Search the entries below for "Write a comment...". Give that line and all the lines after it again, exactly, through the last, without pictures.

(Stored data entries):
-------------------------

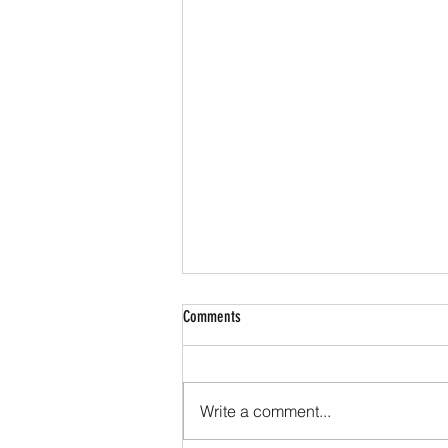
Comments
Write a comment...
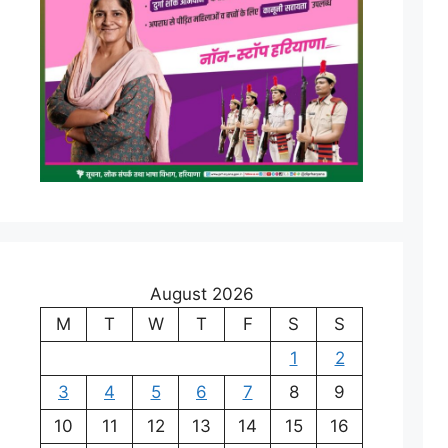
August 2026
M
T
W
T
F
S
S
1
2
3
4
5
6
7
8
9
10
11
12
13
14
15
16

-------------------------

(Solution):
Write a comment...
August 2026
M
T
W
T
F
S
S
1
2
3
4
5
6
7
8
9
10
11
12
13
14
15
16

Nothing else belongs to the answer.